NetApp has closed the case some weeks ago, because VMware is to slow, they don't want to wait anny longer. And Now VMware has closed that case too, because they don't found something in my logs and to escalate this case i must first bring the versions i used to the latest versions that are listed in the VMware HCL:
O.k. here has NetApp missed to refresh the HCL infos with the infos of their IMT to VMware, they will do that now, i hope quickly that i can reopen that case...
A short update, the VSC 9.7.1p1 has now support for vSphere 7.0.1, regarding the NetApp IMT, but in the VMware HCL the infos are still missing...
And i have still the problem, when a VM is on a VVOL datastore the VM freezes during vMotion for 30 to 40 sec.
So no change and no solution regarding the vMotion problem...
With these types of situations unfortunately only support can really help you.

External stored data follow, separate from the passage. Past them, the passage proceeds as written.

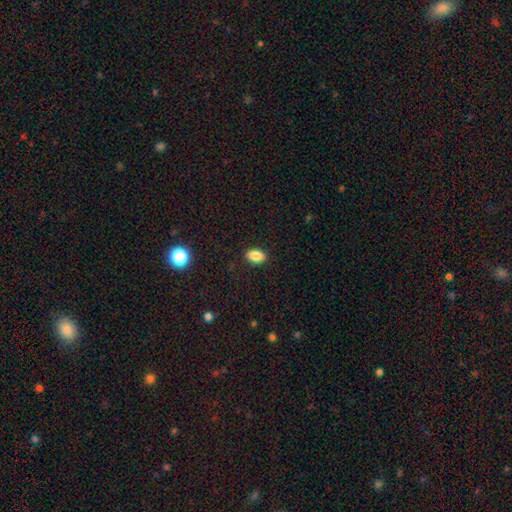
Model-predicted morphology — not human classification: The model was most divided on "smooth or featured": smooth: 85%, star or artifact: 9%, featured or disk: 5%. More confident: merging — none (89%); how rounded — in between (88%).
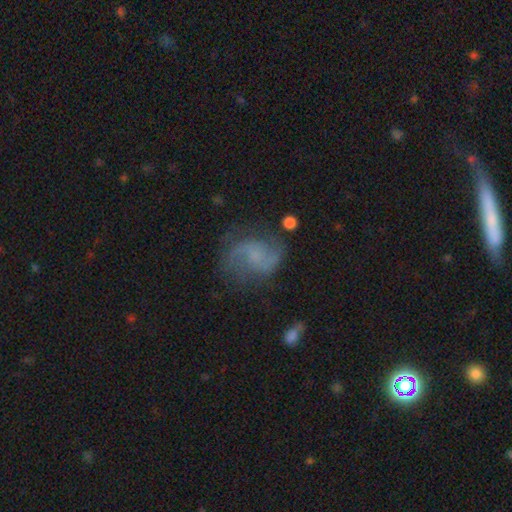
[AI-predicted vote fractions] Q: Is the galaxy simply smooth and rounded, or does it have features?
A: featured or disk — 78%.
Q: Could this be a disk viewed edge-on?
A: no — 98%.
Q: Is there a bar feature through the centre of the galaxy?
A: no — 55%.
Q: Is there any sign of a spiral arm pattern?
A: yes — 94%.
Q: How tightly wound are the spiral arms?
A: loose — 48%.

You would need indeed to have all solutions on a supported version, and then file an SR. I doubt there's anything anyone here can help with considering the level at which your problem occurs.

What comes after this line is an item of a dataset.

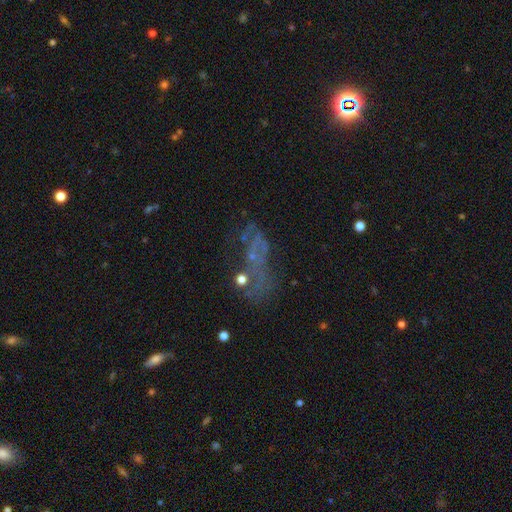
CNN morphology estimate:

Only NetApp can help, they must first send updates to VMware that the VMware HCL shows the same like the NetApp IMT.
Or someone tells the support to ignore the VMware HCL and trust the NetApp IMT.
This was the SR: 20164311910
But was closed by VMware in November...
I got a notice in the NetApp community that this is caused by the bug 2668244 and a fix should be targeted for ESXi 7.0 U2. There is a problem with NFS file locking that slows down the migration of VMs on VVOL datastores.
So i tested the december beta:
host1 = ESXi 7.0.1 (U1c)
host2 = ESXi 7.0.2 (december beta)
When i'm doing a vmotion from host1 to host2, the vmotion takes only 5 sec.
But when going back from host2 to host1 then it takes 40sec and the VM freezes the most time.
So i was hitting the bug and the bug is fixed in the next update version...
Somehow my reply wasn't posted last week. I check the PR and it is indeed supposed to be included in U2. I also see that a hotpatch was requested by another customer for this problem. I don't know what the requirements are for being able to request a hotpatch, but it may be something you could do as well...